Project Gutenberg of Canada (PGC) was founded on July 1st, 2007, on Canada Day, by Michael Shepard and David Jones, and Distributed Proofreaders of Canada (DPC) started production in December 2007. There were 100 books in March 2008, with books in English, French and Italian.
The combined Project Gutenberg projects have produced a total of 26,161 titles in 2007.
Project Gutenberg sent out 15 million books via snail mail in 2007, under the form of CDs and DVDs. Dated July 2006, the latest DVD included 17,000 books. Since 2005, CD and DVD files have also been periodically generated as ISO files to be downloaded and used to make a CD or DVD using a CD or DVD writer.
As for volunteers, Distributed Proofreaders (DP), who started production in October 2000, had over 52,000 volunteers in January 2008. DP processed 11,934 books since its beginnings. Distributed Proofreaders of Europe (DP Europe), who started production in December 2003, had over 1,500 volunteers in January 2008. Distributed Proofreaders Canada (DPC), who started production in December 2007, had over 250 volunteers in January 2008.
Project Gutenberg reached the landmark of 25,000 books in April 2008. eBook number 25000 was English Book Collectors, by William Younger Fletcher (published in 1902). On April 21, 2008, out of a total of 25,004 books, the main languages were English (21,475 books), French (1,168 books), German (530 books), Finnish (433 books), Dutch (326 books), Portuguese (217 books), Chinese (196 books), Spanish (180 books), Italian (128 books), Latin (55 books) and Tagalog (54 books). And there were books in Esperanto (45 books), Swedish (40 books), Danish (20 books), Catalan (19 books), Welsh (10 books), Norwegian (10 books), Russian (7 books), Icelandic (7 books), Hungarian (7 books), Middle English (6 books), Greek (6 books) and Bulgarian (6 books).
3. THE METHOD
Whether digitized years ago or now, all the books are digitized in 7-bit plain ASCII (American Standard Code for Information Interchange), called Plain Vanilla ASCII. Used since the beginnings of computing, it is the set of unaccented characters present on a standard English-language keyboard (A-Z, a-z, numbers, punctuation and other basic symbols). When 8-bit ASCII (also called ISO-8859 or ISO-Latin) is used for books with accented characters like French or German, Project Gutenberg also produces a 7-bit ASCII version with the accents stripped. (This doesn't apply for languages that are not "convertible" in ASCII, like Chinese, encoded in Big-5.)

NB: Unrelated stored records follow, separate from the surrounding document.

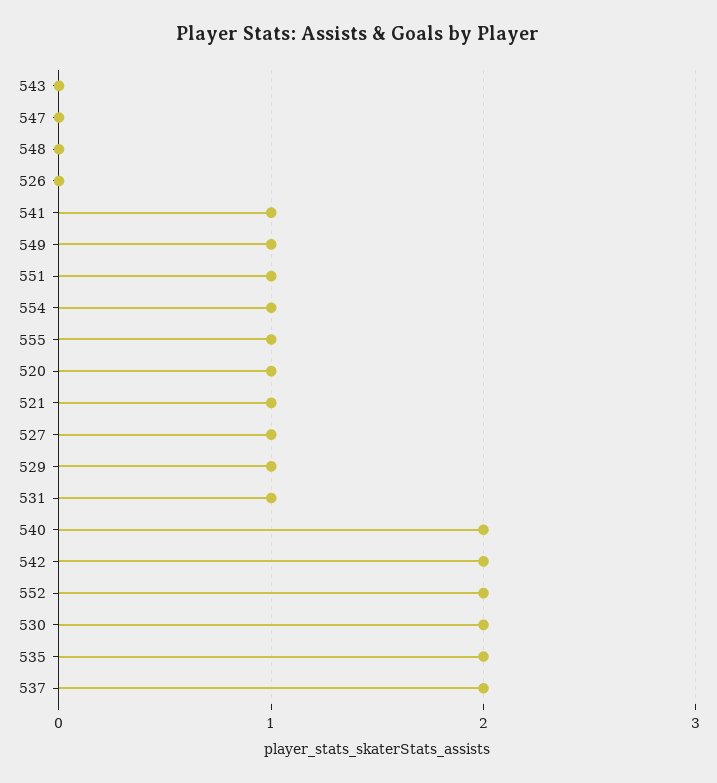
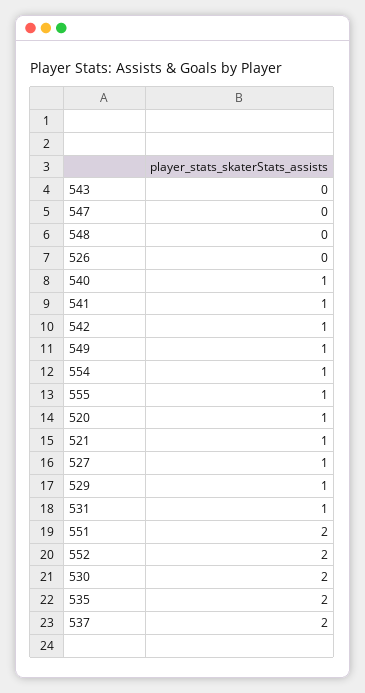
  {
    "543": 0,
    "547": 0,
    "548": 0,
    "526": 0,
    "541": 1,
    "549": 1,
-   "551": 1,
+   "551": 2,
    "554": 1,
    "555": 1,
    "520": 1,
    "521": 1,
    "527": 1,
    "529": 1,
    "531": 1,
-   "540": 2,
+   "540": 1,
-   "542": 2,
+   "542": 1,
    "552": 2,
    "530": 2,
    "535": 2,
    "537": 2
  }

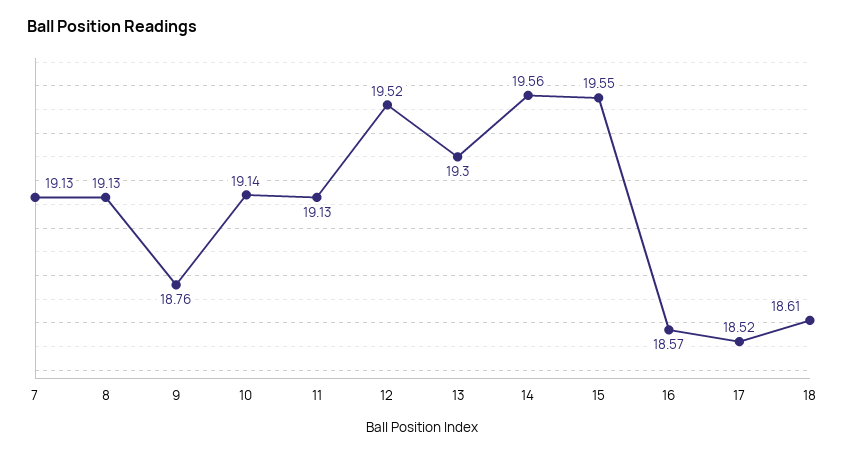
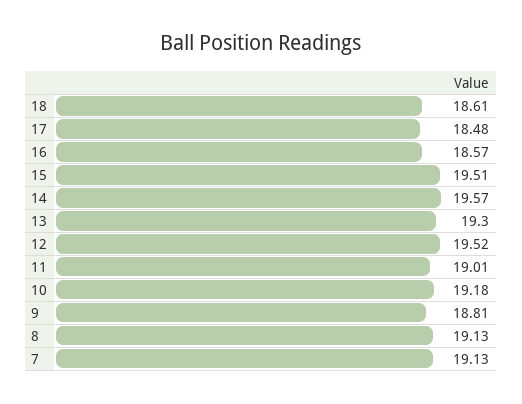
  {
    "7": 19.13,
    "8": 19.13,
-   "9": 18.76,
+   "9": 18.81,
-   "10": 19.14,
+   "10": 19.18,
-   "11": 19.13,
+   "11": 19.01,
    "12": 19.52,
    "13": 19.3,
-   "14": 19.56,
+   "14": 19.57,
-   "15": 19.55,
+   "15": 19.51,
    "16": 18.57,
-   "17": 18.52,
+   "17": 18.48,
    "18": 18.61
  }

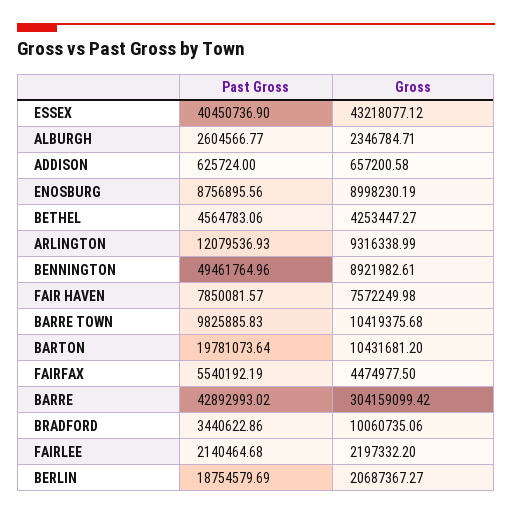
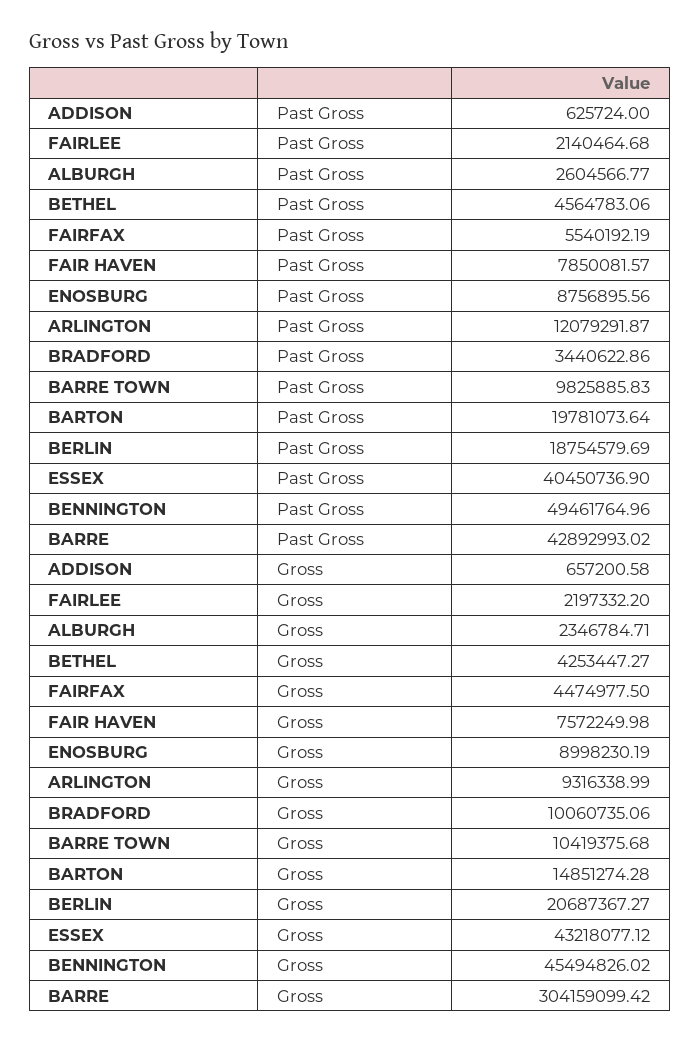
  {
    "Past Gross": {
      "ESSEX": 40450736.9,
      "ALBURGH": 2604566.77,
      "ADDISON": 625724,
      "ENOSBURG": 8756895.56,
      "BETHEL": 4564783.06,
-     "ARLINGTON": 12079536.93,
+     "ARLINGTON": 12079291.87,
      "BENNINGTON": 49461764.96,
      "FAIR HAVEN": 7850081.57,
      "BARRE TOWN": 9825885.83,
      "BARTON": 19781073.64,
      "FAIRFAX": 5540192.19,
      "BARRE": 42892993.02,
      "BRADFORD": 3440622.86,
      "FAIRLEE": 2140464.68,
      "BERLIN": 18754579.69
    },
    "Gross": {
      "ESSEX": 43218077.12,
      "ALBURGH": 2346784.71,
      "ADDISON": 657200.58,
      "ENOSBURG": 8998230.19,
      "BETHEL": 4253447.27,
      "ARLINGTON": 9316338.99,
-     "BENNINGTON": 8921982.61,
+     "BENNINGTON": 45494826.02,
      "FAIR HAVEN": 7572249.98,
      "BARRE TOWN": 10419375.68,
-     "BARTON": 10431681.2,
+     "BARTON": 14851274.28,
      "FAIRFAX": 4474977.5,
      "BARRE": 304159099.42,
      "BRADFORD": 10060735.06,
      "FAIRLEE": 2197332.2,
      "BERLIN": 20687367.27
    }
  }

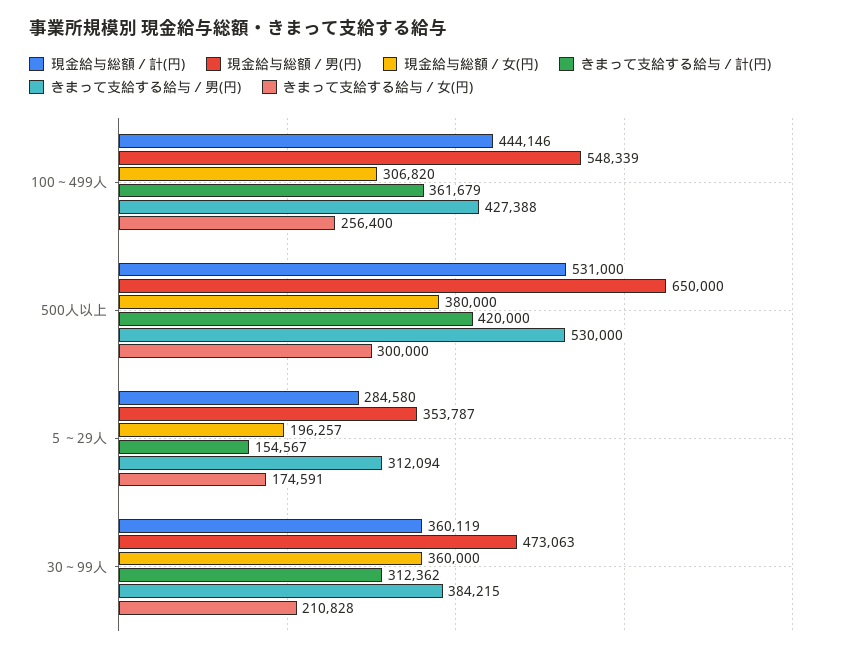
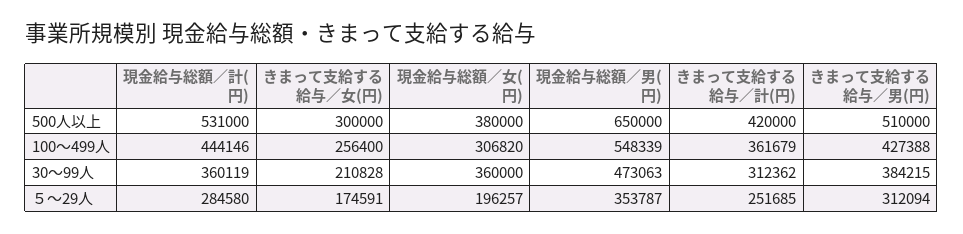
  {
    "現金給与総額／計(円)": {
      "100～499人": 444146,
      "500人以上": 531000,
      "５～29人": 284580,
      "30～99人": 360119
    },
    "現金給与総額／男(円)": {
      "100～499人": 548339,
      "500人以上": 650000,
      "５～29人": 353787,
      "30～99人": 473063
    },
    "現金給与総額／女(円)": {
      "100～499人": 306820,
      "500人以上": 380000,
      "５～29人": 196257,
      "30～99人": 360000
    },
    "きまって支給する給与／計(円)": {
      "100～499人": 361679,
      "500人以上": 420000,
-     "５～29人": 154567,
+     "５～29人": 251685,
      "30～99人": 312362
    },
    "きまって支給する給与／男(円)": {
      "100～499人": 427388,
-     "500人以上": 530000,
+     "500人以上": 510000,
      "５～29人": 312094,
      "30～99人": 384215
    },
    "きまって支給する給与／女(円)": {
      "100～499人": 256400,
      "500人以上": 300000,
      "５～29人": 174591,
      "30～99人": 210828
    }
  }

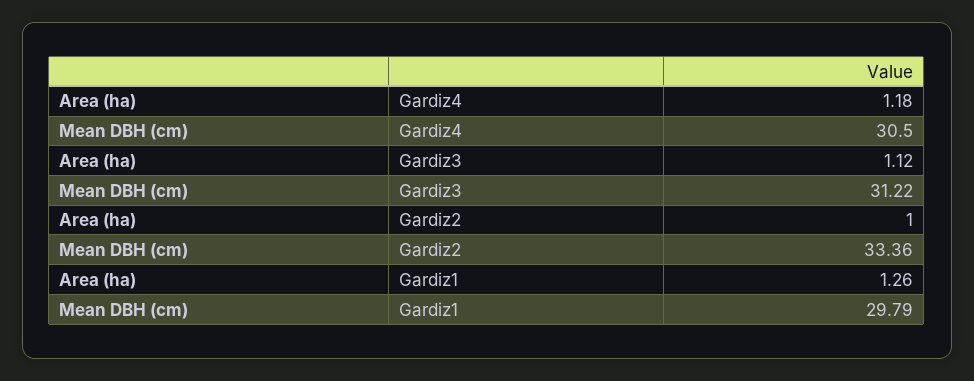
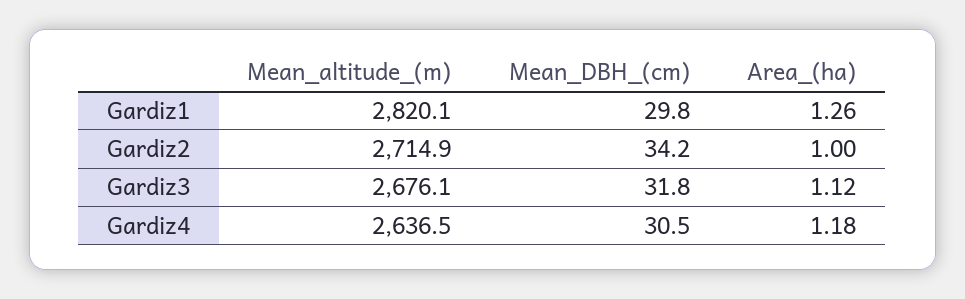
  {
    "Area (ha)": {
      "Gardiz4": 1.18,
      "Gardiz3": 1.12,
      "Gardiz2": 1,
      "Gardiz1": 1.26
    },
    "Mean DBH (cm)": {
      "Gardiz4": 30.5,
-     "Gardiz3": 31.22,
+     "Gardiz3": 31.8,
-     "Gardiz2": 33.36,
+     "Gardiz2": 34.2,
      "Gardiz1": 29.79
-   }
+   },
+   "Mean_altitude_(m)": {
+     "Gardiz1": 2820.1,
+     "Gardiz2": 2714.9,
+     "Gardiz3": 2676.1,
+     "Gardiz4": 2636.5
+   }
  }

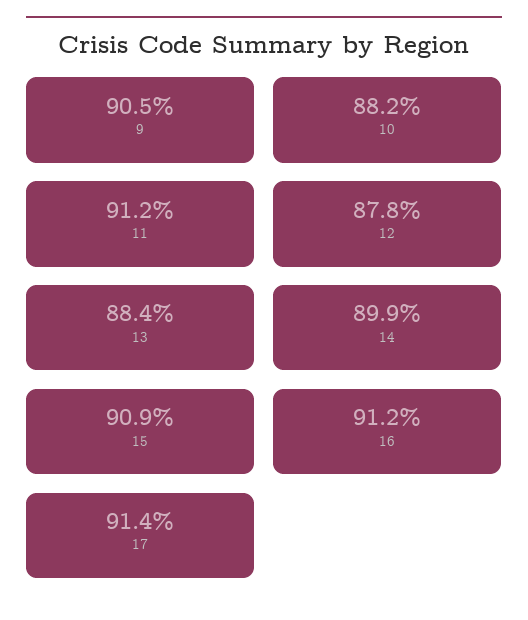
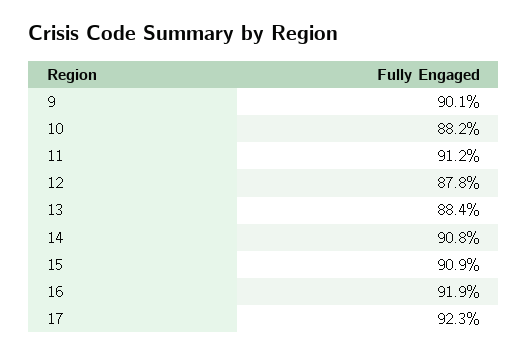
  {
-   "9": 90.5,
+   "9": 90.1,
    "10": 88.2,
    "11": 91.2,
    "12": 87.8,
    "13": 88.4,
-   "14": 89.9,
+   "14": 90.8,
    "15": 90.9,
-   "16": 91.2,
+   "16": 91.9,
-   "17": 91.4
+   "17": 92.3
  }

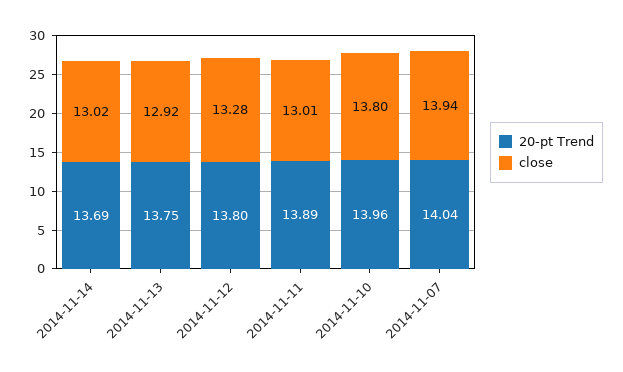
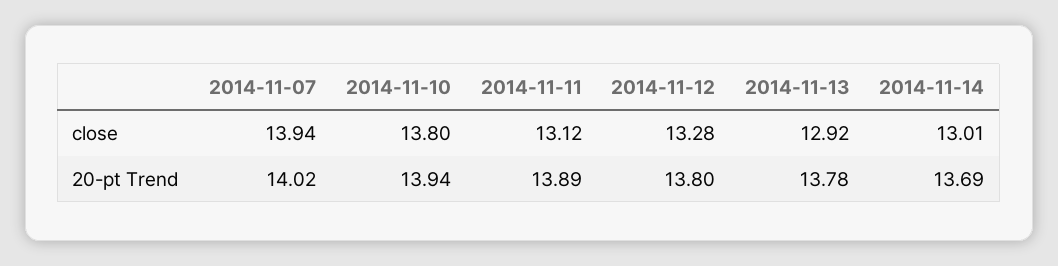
  {
    "20-pt Trend": {
      "2014-11-14": 13.69,
-     "2014-11-13": 13.75,
+     "2014-11-13": 13.78,
      "2014-11-12": 13.8,
      "2014-11-11": 13.89,
-     "2014-11-10": 13.96,
+     "2014-11-10": 13.94,
-     "2014-11-07": 14.04
+     "2014-11-07": 14.02
    },
    "close": {
-     "2014-11-14": 13.02,
+     "2014-11-14": 13.01,
      "2014-11-13": 12.92,
      "2014-11-12": 13.28,
-     "2014-11-11": 13.01,
+     "2014-11-11": 13.12,
      "2014-11-10": 13.8,
      "2014-11-07": 13.94
    }
  }

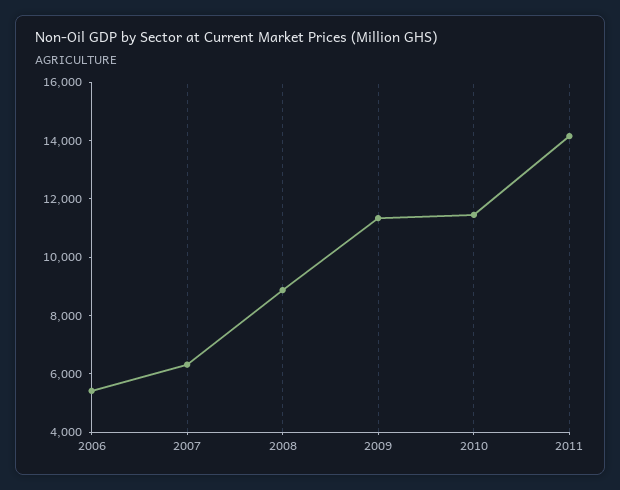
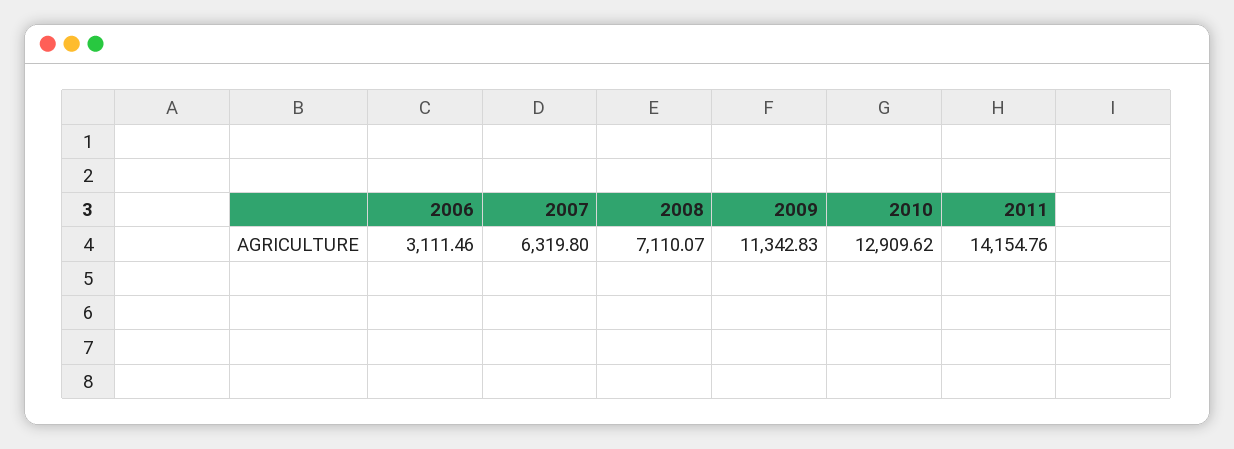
  {
-   "2006": 5500,
+   "2006": 3111.46,
    "2007": 6319.8,
-   "2008": 9000,
+   "2008": 7110.07,
    "2009": 11342.83,
-   "2010": 11500,
+   "2010": 12909.62,
    "2011": 14154.76
  }

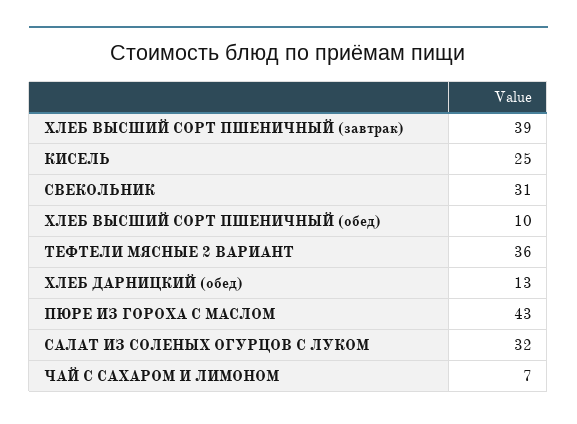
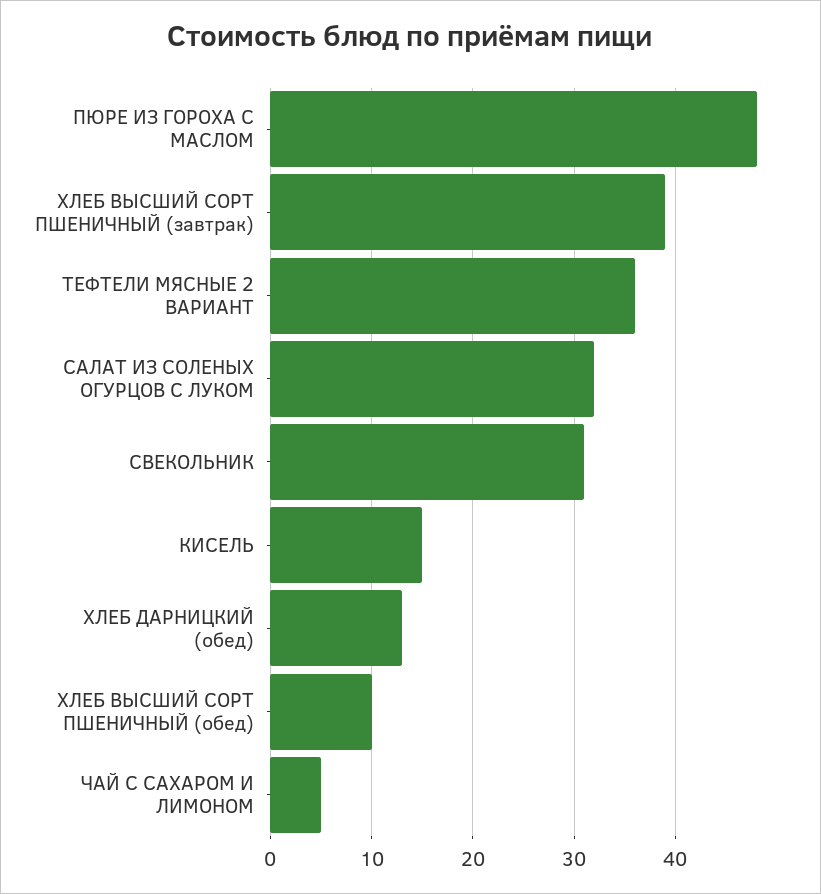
  {
    "ХЛЕБ ВЫСШИЙ СОРТ ПШЕНИЧНЫЙ (завтрак)": 39,
-   "КИСЕЛЬ": 25,
+   "КИСЕЛЬ": 15,
    "СВЕКОЛЬНИК": 31,
    "ХЛЕБ ВЫСШИЙ СОРТ ПШЕНИЧНЫЙ (обед)": 10,
    "ТЕФТЕЛИ МЯСНЫЕ 2 ВАРИАНТ": 36,
    "ХЛЕБ ДАРНИЦКИЙ (обед)": 13,
-   "ПЮРЕ ИЗ ГОРОХА С МАСЛОМ": 43,
+   "ПЮРЕ ИЗ ГОРОХА С МАСЛОМ": 48,
    "САЛАТ ИЗ СОЛЕНЫХ ОГУРЦОВ С ЛУКОМ": 32,
-   "ЧАЙ С САХАРОМ И ЛИМОНОМ": 7
+   "ЧАЙ С САХАРОМ И ЛИМОНОМ": 5
  }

Plain Vanilla ASCII is the best format by far. It is "the lowest common denominator". It can be read, written, copied and printed by any simple text editor or word processor on any electronic device. It is the only format compatible with 99% of hardware and software. It can be used as it is or to create versions in many other formats. It will still be used while other formats will be obsolete (or are already obsolete, like formats of a few short-lived reading devices launched since 1999). It is the assurance collections will never be obsolete, and will survive future technological changes. The goal is to preserve the texts not only over decades but over centuries. There is no other standard as widely used as ASCII right now, even Unicode, a "universal" encoding system created in 1991.
Project Gutenberg also publishes books in well-known formats like HTML, XML or RTF. There are Unicode files too. Any other format provided by volunteers (PDF, LIT, TeX and many others) is usually accepted, as long as they also supply an ASCII version where possible.